To do:
For the data below, restate word for word only the lines from the line containing "What should Towanda" through the line containing "THIS IS NOT AN EMERGENCY.", both ends included.

Source data:
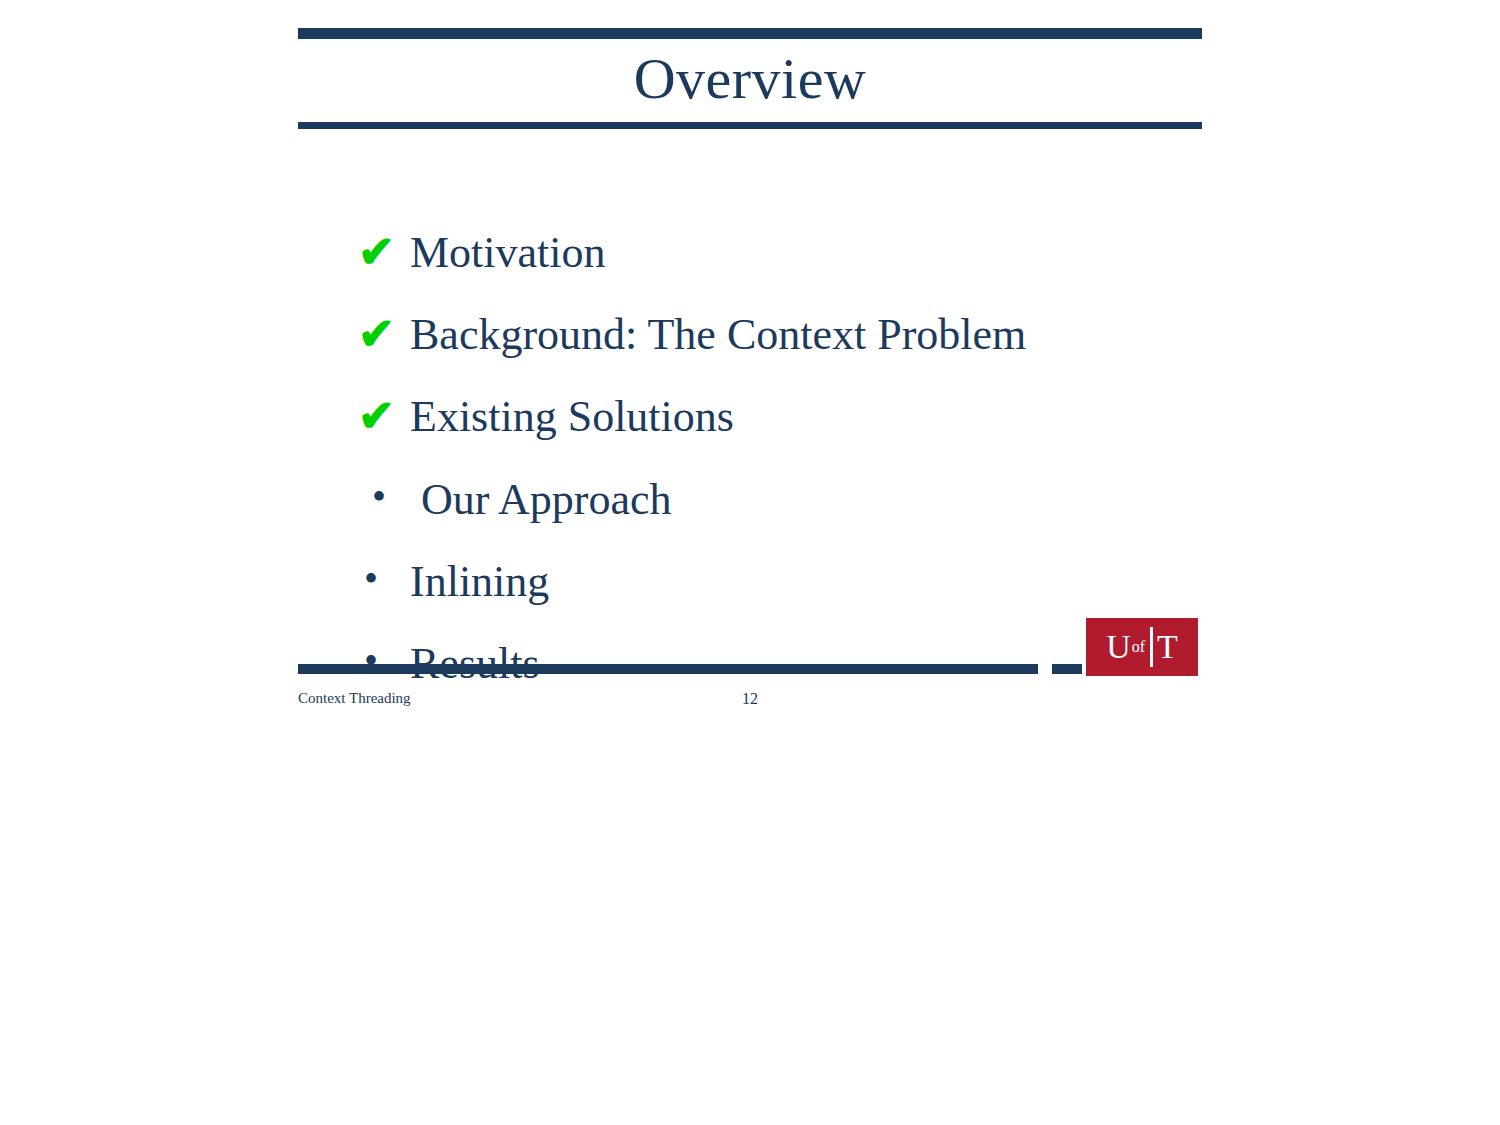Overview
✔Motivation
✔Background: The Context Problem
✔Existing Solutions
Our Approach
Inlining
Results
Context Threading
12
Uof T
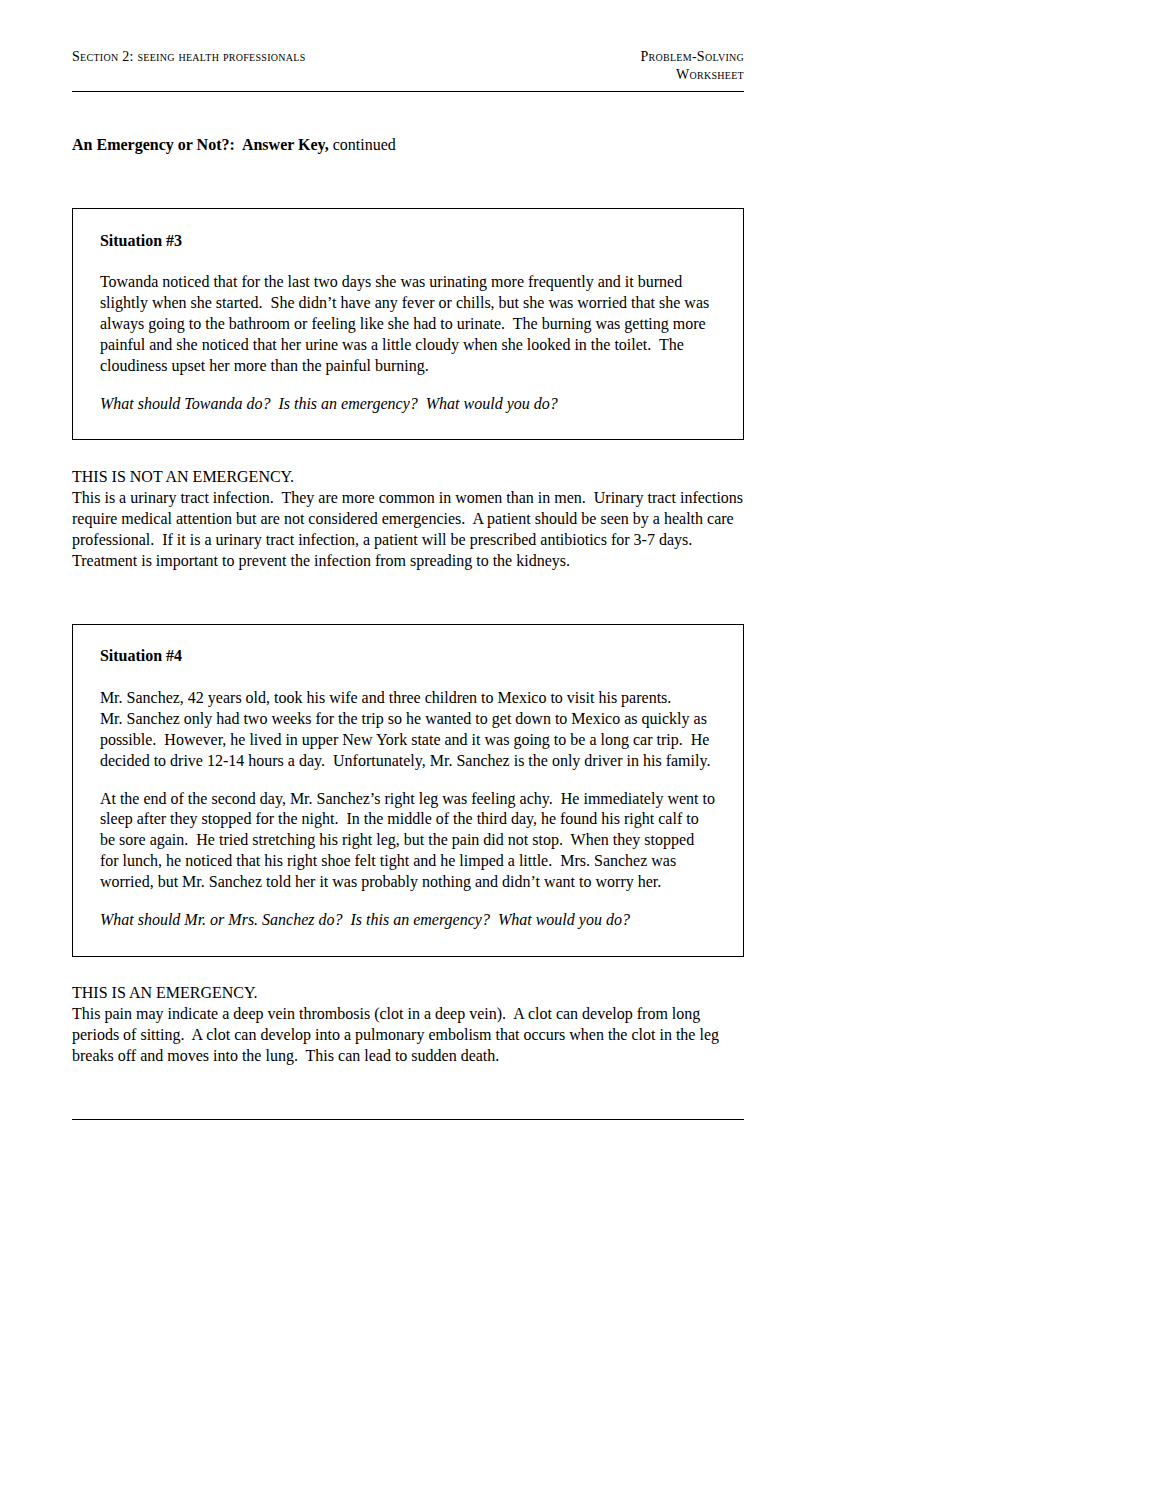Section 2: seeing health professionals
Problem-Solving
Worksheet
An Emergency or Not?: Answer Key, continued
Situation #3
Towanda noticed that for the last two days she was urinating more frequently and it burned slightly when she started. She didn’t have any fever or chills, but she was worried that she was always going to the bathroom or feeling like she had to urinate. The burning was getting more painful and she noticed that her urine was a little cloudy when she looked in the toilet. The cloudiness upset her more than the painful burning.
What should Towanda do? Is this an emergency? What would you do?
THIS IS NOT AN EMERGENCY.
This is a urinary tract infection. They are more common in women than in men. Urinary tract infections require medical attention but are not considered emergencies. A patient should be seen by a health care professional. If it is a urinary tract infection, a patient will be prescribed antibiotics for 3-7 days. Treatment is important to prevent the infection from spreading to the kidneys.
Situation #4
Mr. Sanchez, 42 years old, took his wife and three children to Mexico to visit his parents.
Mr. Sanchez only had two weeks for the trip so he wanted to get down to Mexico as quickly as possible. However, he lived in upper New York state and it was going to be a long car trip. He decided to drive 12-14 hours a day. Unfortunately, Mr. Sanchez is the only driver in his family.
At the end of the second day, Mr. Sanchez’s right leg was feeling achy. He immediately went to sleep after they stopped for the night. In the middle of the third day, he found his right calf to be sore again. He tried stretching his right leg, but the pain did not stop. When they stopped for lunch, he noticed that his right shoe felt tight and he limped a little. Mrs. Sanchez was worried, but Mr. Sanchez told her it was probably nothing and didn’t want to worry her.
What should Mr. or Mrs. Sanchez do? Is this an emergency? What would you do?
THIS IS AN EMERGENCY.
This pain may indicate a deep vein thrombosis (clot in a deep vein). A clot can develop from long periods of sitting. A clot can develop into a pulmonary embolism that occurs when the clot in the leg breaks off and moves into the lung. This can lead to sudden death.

Result of the exercise:
What should Towanda do? Is this an emergency? What would you do?
THIS IS NOT AN EMERGENCY.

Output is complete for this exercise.